Enterprise identity management players such as Sun, IBM, Oracle, Novell (NASDAQ:NOVL) and CA, which just announced some identity management products, have good products but the Microsoft space “does have nuances that require special attention” and Microsoft’s partners “recognize that taking care of Microsoft does give you specific benefits, Kampmann said.

One of those partners is Omada, a Microsoft solution provider for advanced role-based access control and compliance.
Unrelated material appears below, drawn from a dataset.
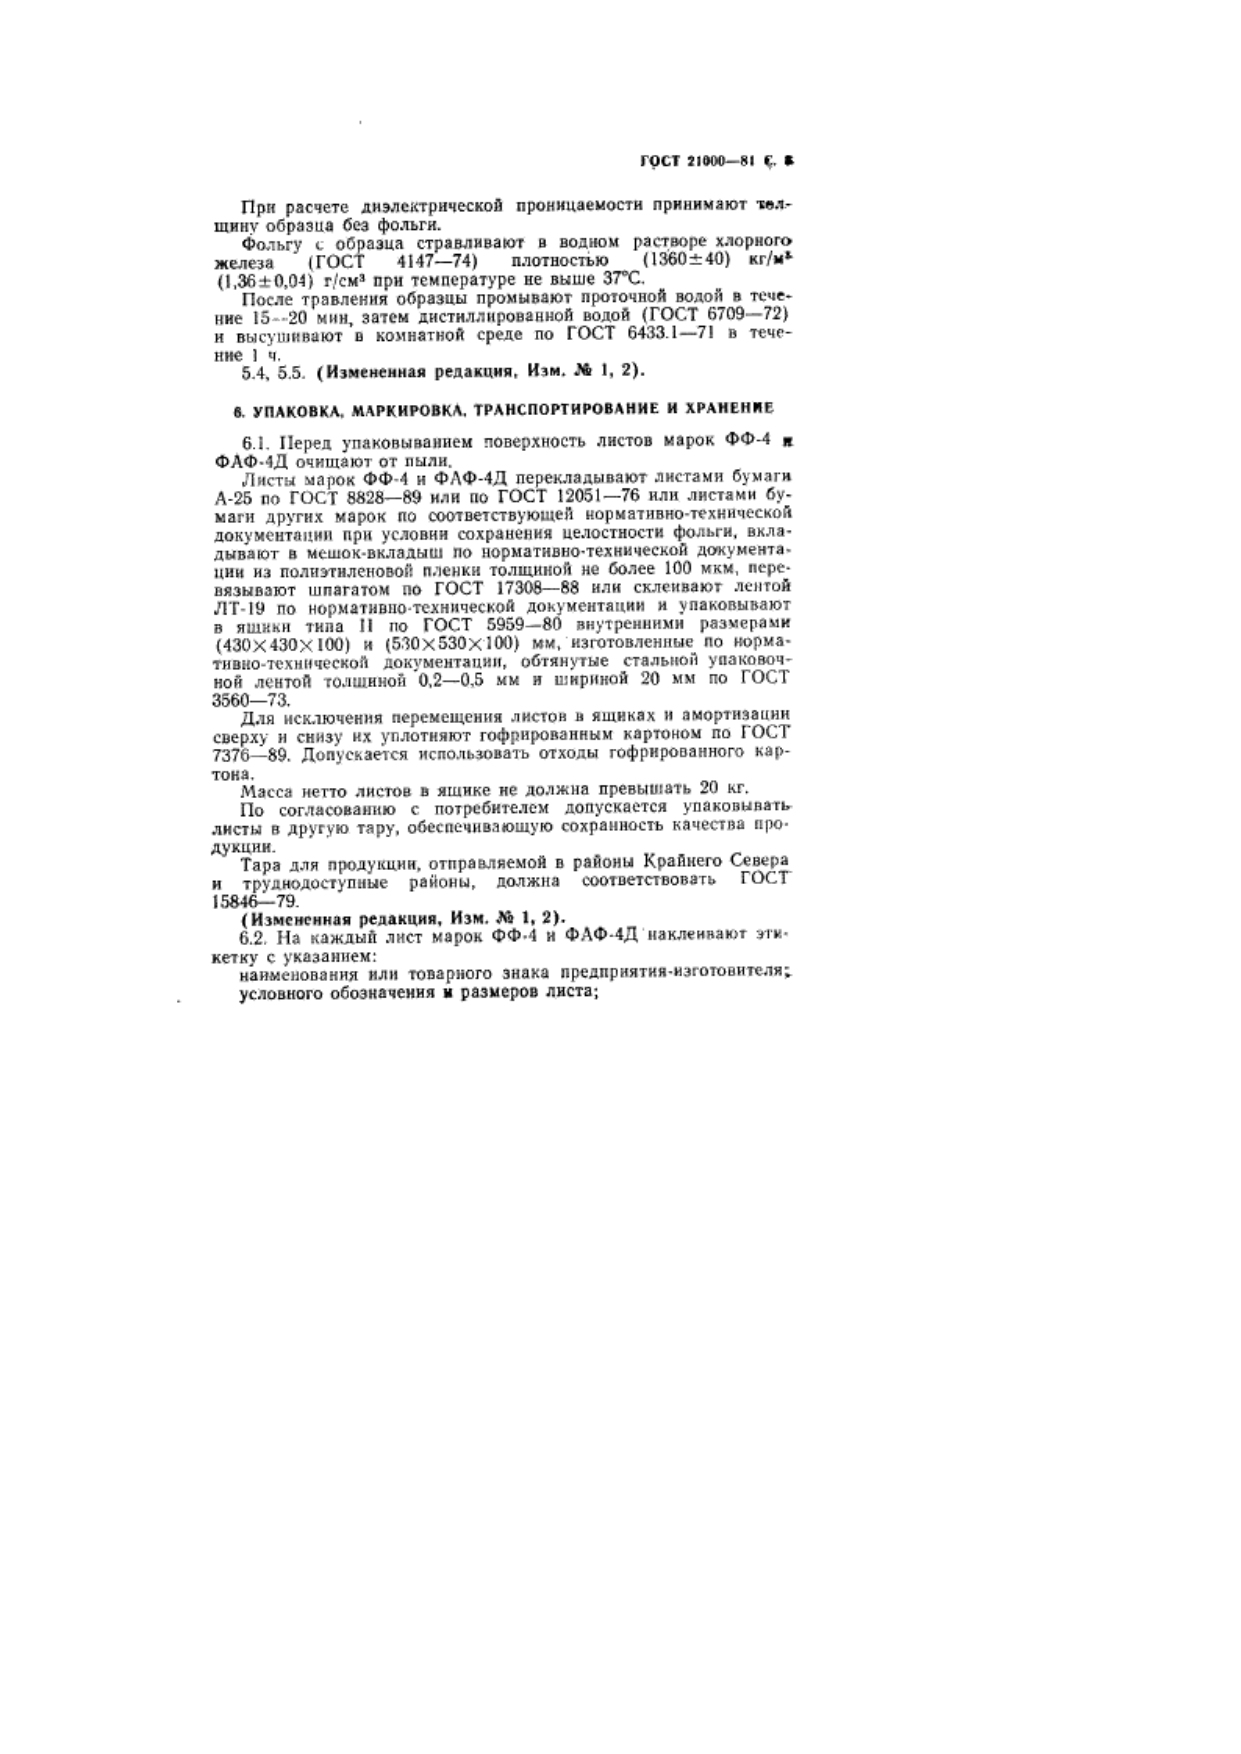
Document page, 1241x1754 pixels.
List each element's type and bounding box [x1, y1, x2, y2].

picture [177, 118, 832, 1095]
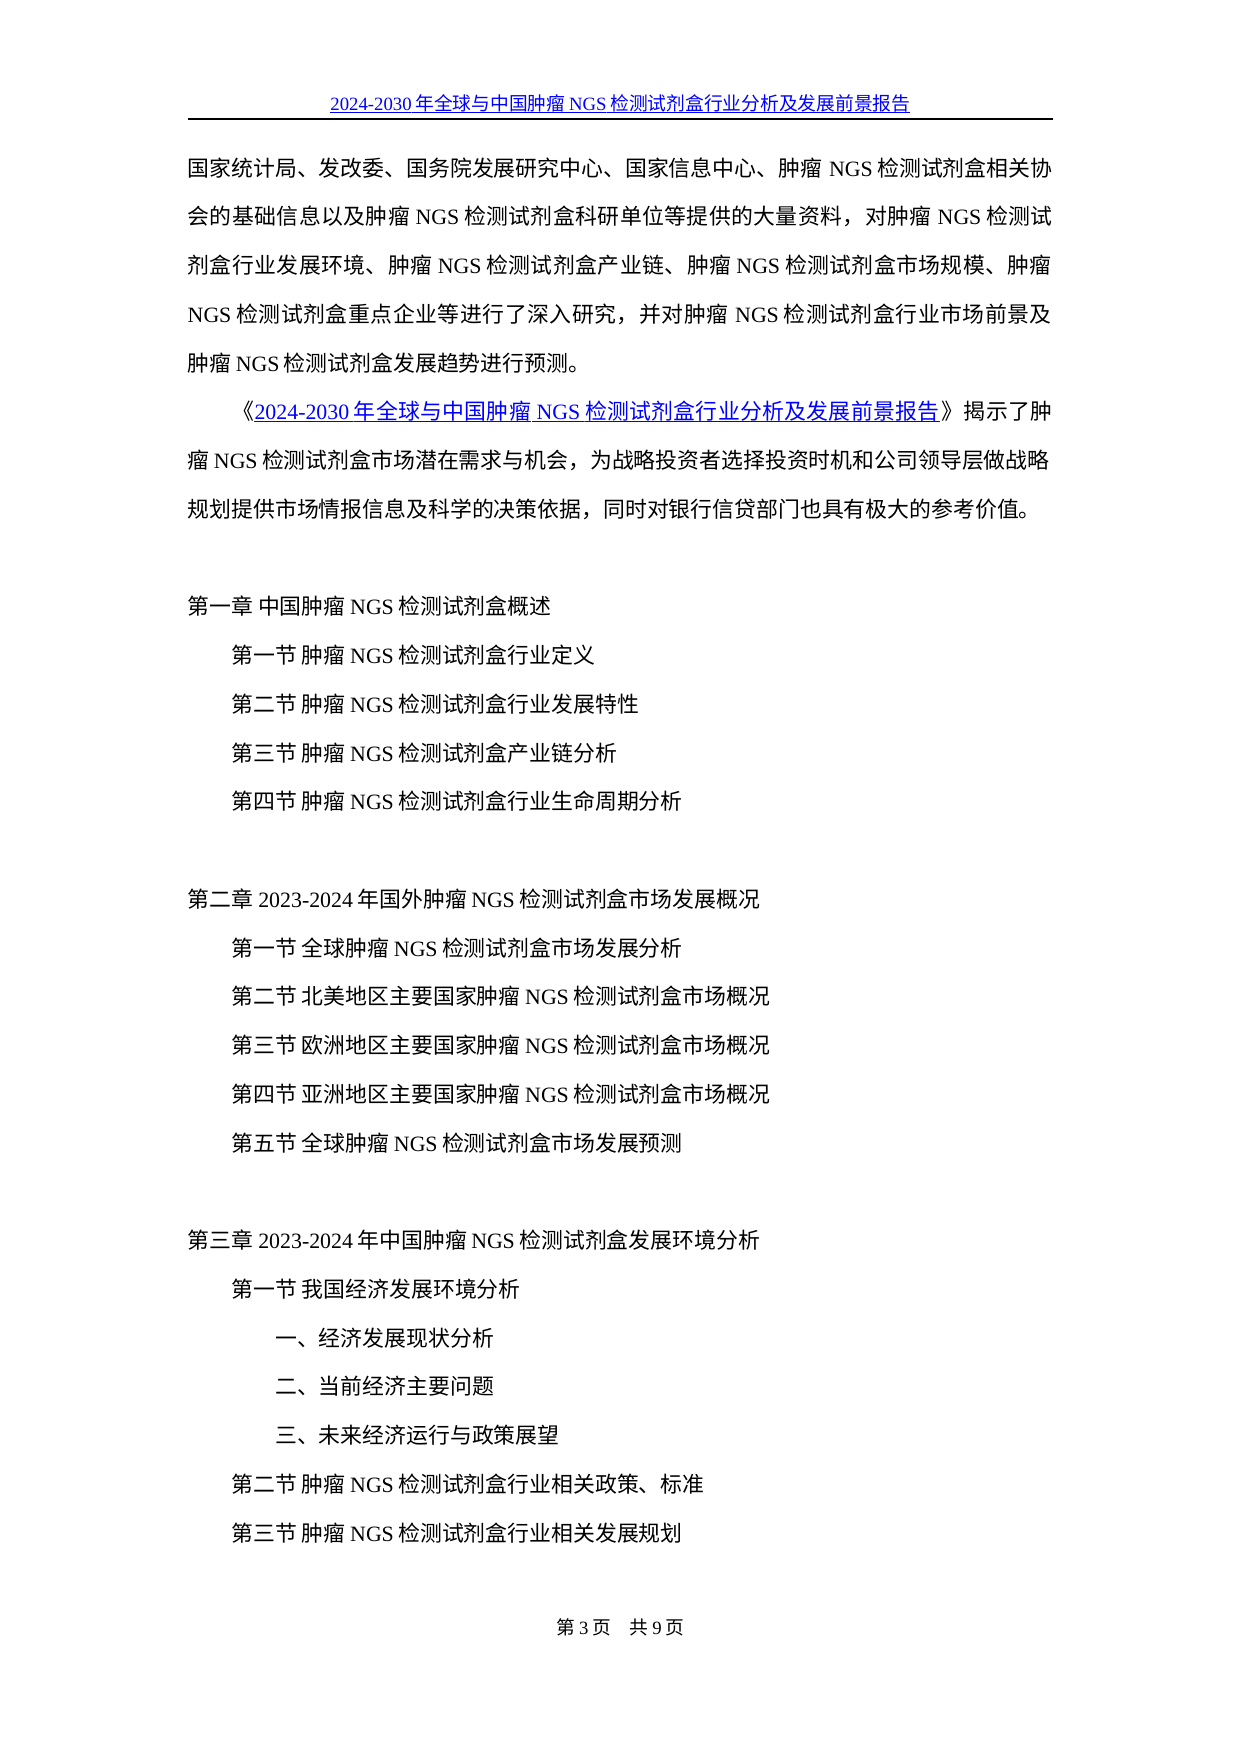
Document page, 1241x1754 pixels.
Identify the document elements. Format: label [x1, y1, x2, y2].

At Tech-Ed for Professionals, Omada unveiled the enhanced Omada Compliance Reporting Center Module beta 3, which builds on top of ILM2. One of eight modules in the Omada Identity Manager Solution, this makes security audits easier, faster and less expensive while improving the quality of compliance reporting, according to Omada.

The Omada Identity Manager integrates with ILM, Microsoft Active Directory and ERP systems from SAP (NASDAQ:SAP).

Omada “provides a management solution that leverages Microsoft technologies and understands how to tie them back into the business process,” Kampmann said.

Users will be able to host ILM2 on premise or access it in the cloud as a service, and Leland said it will be available in both the physical and virtual environments.

The back story

ILM2 is Microsoft’s umpteenth kick at the identity and access management can.

Back in July 2003, it unveiled Microsoft Identity Integration Server (MIIS) 2003, which was a revamped version of its Meta Directory Product, and unveiled its Identity and Access Management Solution Accelerator.

The latter was a set of guidelines created jointly with PricewaterhouseCoopers to help enterprises build and test identity management infrastructures.

Microsoft also entered partnerships with security infrastructure specialists and independent software vendors Oblix, now owned by Oracle, and OpenNetworks Technologies, acquired by BMC Software.

At the RSA Conference 2007, Microsoft outlined a roadmap for identity lifecycle management that would combine metadirectory, user provisioning and certificate management capabilities into one solution — ILM 2007 — that would be built on the capabilities in MIIS 2003 and Microsoft Certificate Lifecycle Manager.

The public beta of ILM2, beta 3, is late, having originally been scheduled to ship in February 2008 at the RSA Conference 2008, held in San Francisco.

A release candidate of ILM2 will be issued in the fourth quarter, and ILM2 will be released to manufacturing, which means burned on CDs and packaged, in the first quarter of 2009, according to Leland.